Deux sujets dominent l’actualité ce samedi : les rumeurs autour de l’assassinat du chef de l’Etat, Joseph Kabila et, les affrontements qui ont opposé les adeptes de Bundu Dia Kongo dans le Bas-Congo aux éléments de la police.

Si l’on en croit la rumeur, il y a longtemps que le chef de l’Etat est décédé. Joseph Kabila doit avoir un pouvoir surnaturel qui le fait ressusciter des morts chaque matin avant de mourir dans la journée et de re-ressusciter le lendemain matin, a écrit un confrère au regard des rumeurs qui circulent autour de l’assassinat du chef de l’Etat.

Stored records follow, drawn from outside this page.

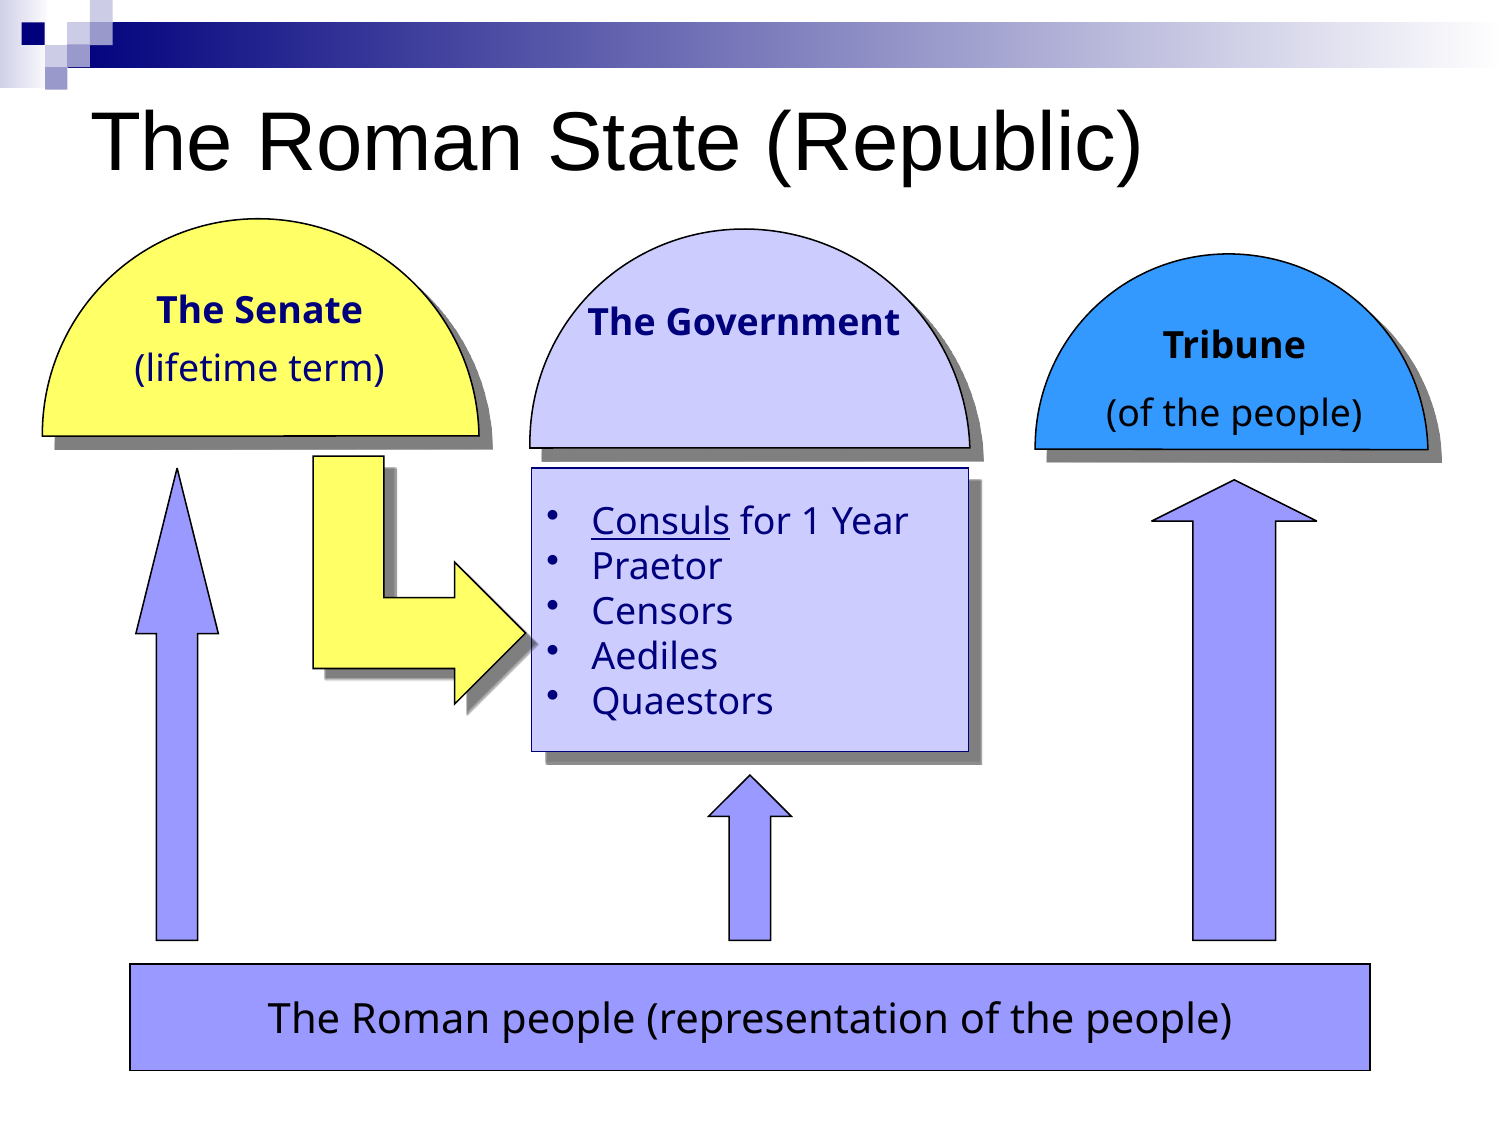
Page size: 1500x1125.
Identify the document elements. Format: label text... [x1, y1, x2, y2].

text_box The Senate (lifetime term) [100, 278, 420, 397]
text_box The Roman people (representation of the people) [129, 964, 1370, 1071]
text_box Consuls for 1 Year Praetor Censors Aediles Quaestors [531, 467, 969, 752]
text_box [313, 456, 526, 704]
text_box [1089, 253, 1370, 313]
text_box The Government [561, 290, 928, 351]
text_box [1035, 442, 1428, 450]
text_box [42, 287, 479, 437]
text_box [1151, 479, 1317, 941]
text_box [109, 218, 409, 278]
text_box [593, 229, 898, 290]
title The Roman State (Republic) [75, 66, 1425, 209]
text_box [135, 468, 219, 941]
text_box [708, 775, 792, 941]
text_box Tribune (of the people) [1033, 313, 1436, 442]
text_box [529, 324, 970, 448]
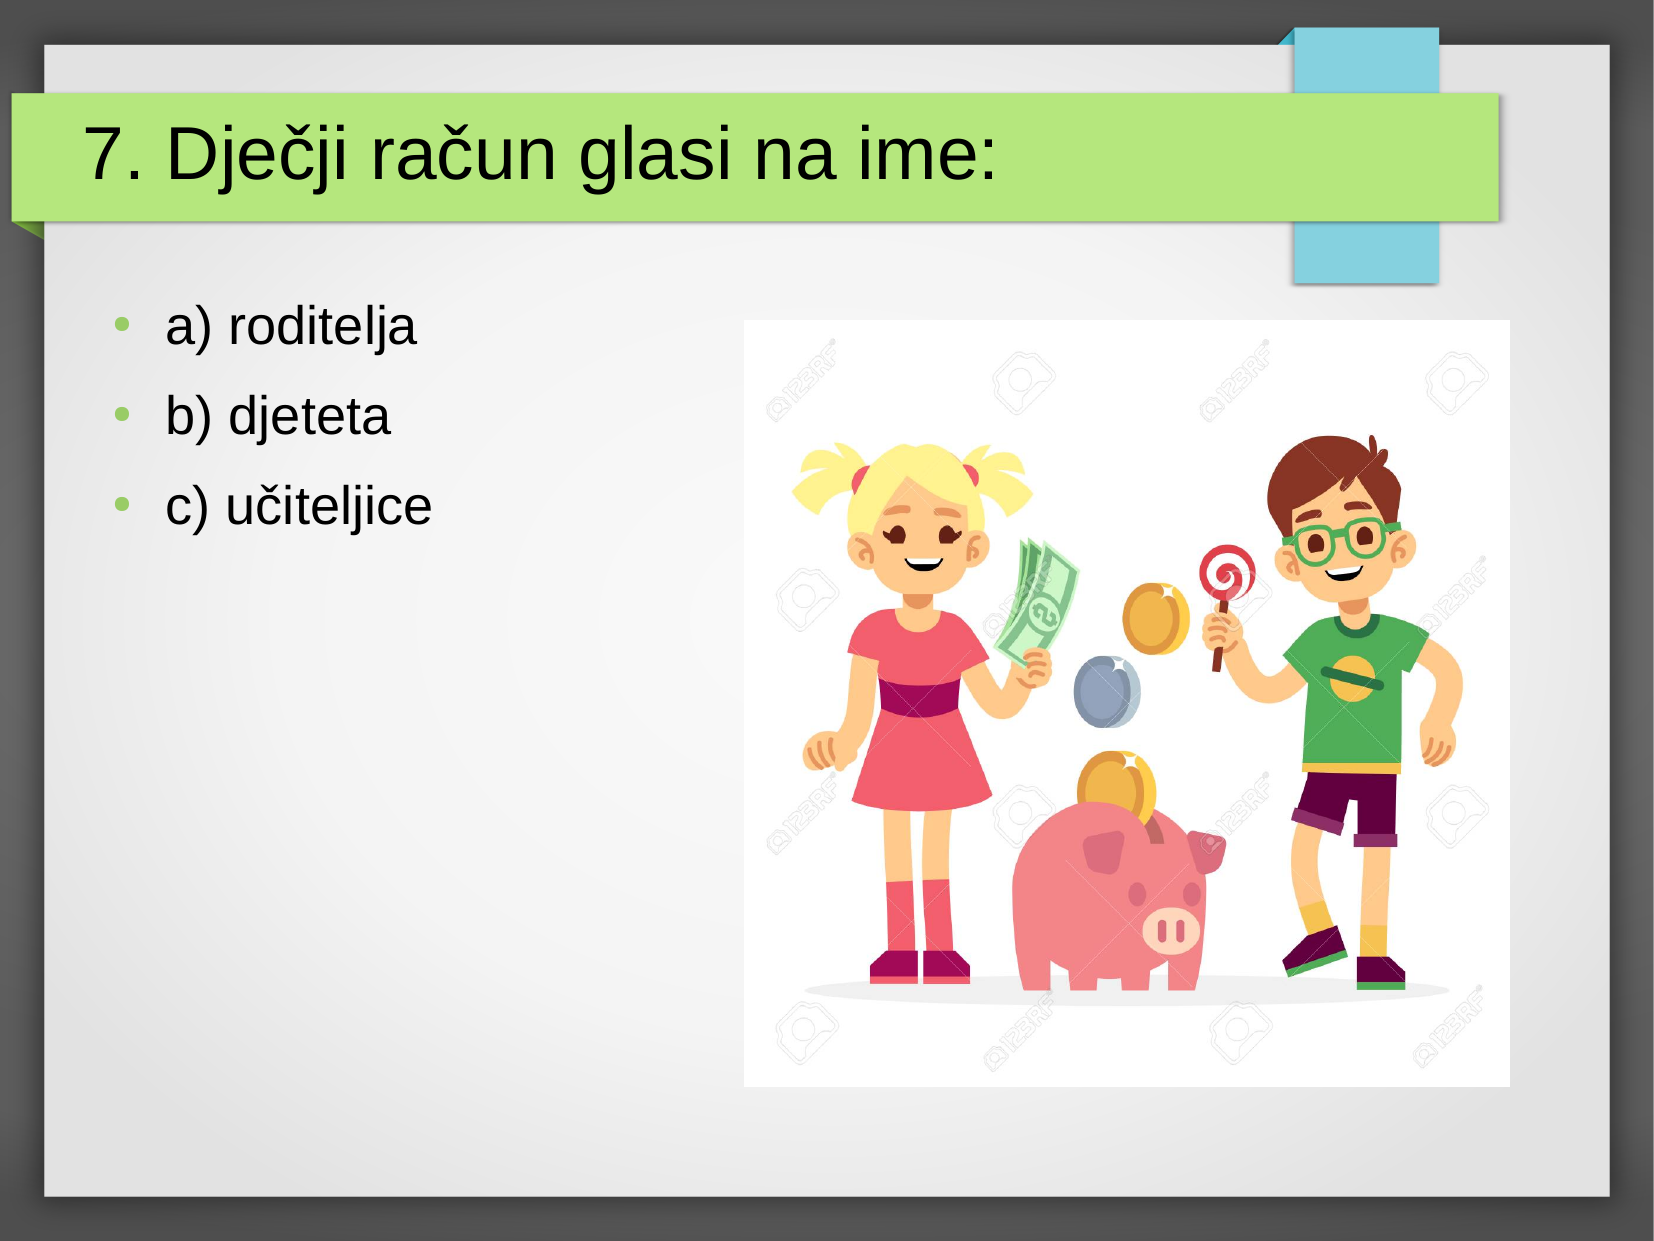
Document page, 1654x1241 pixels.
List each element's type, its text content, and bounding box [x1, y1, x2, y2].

title 7. Dječji račun glasi na ime: [82, 94, 1264, 213]
picture [0, 0, 1654, 1241]
list a) roditelja b) djeteta c) učiteljice [94, 295, 1583, 1015]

« Qui en veut si tant à Kabila ? », s’interroge L’AVENIR dans sa manchette de ce samedi matin. Ce journal note qu’à l’intérieur, les populations finissent par se demander pourquoi l’on en veut si tant à un homme à peine élu et qui est en train de chercher à réaliser ses promesses de campagne.
N’étant pas dupes, elles réalisent que perpétré successivement sur Lumumba, Mobutu et LD Kabila- généralement avec le concours des puissances extérieures- l’assassinat politique ou physique n’a jamais fait avancer le pays. Au contraire.
LE POTENTIEL constate qu’après Lubumbashi,
« L’Etat défié au Bas-Congo : 6 morts ».
Le vase est-il en train de déborder ? Se demande le quotidien de l’avenue Bas- Congo qui relève qu’après l’incident de Lubumbashi qui a désacralisé l’autorité de l’Etat, voilà qu’un autre incident vient d’être enregistré dans la province du Bas-Congo.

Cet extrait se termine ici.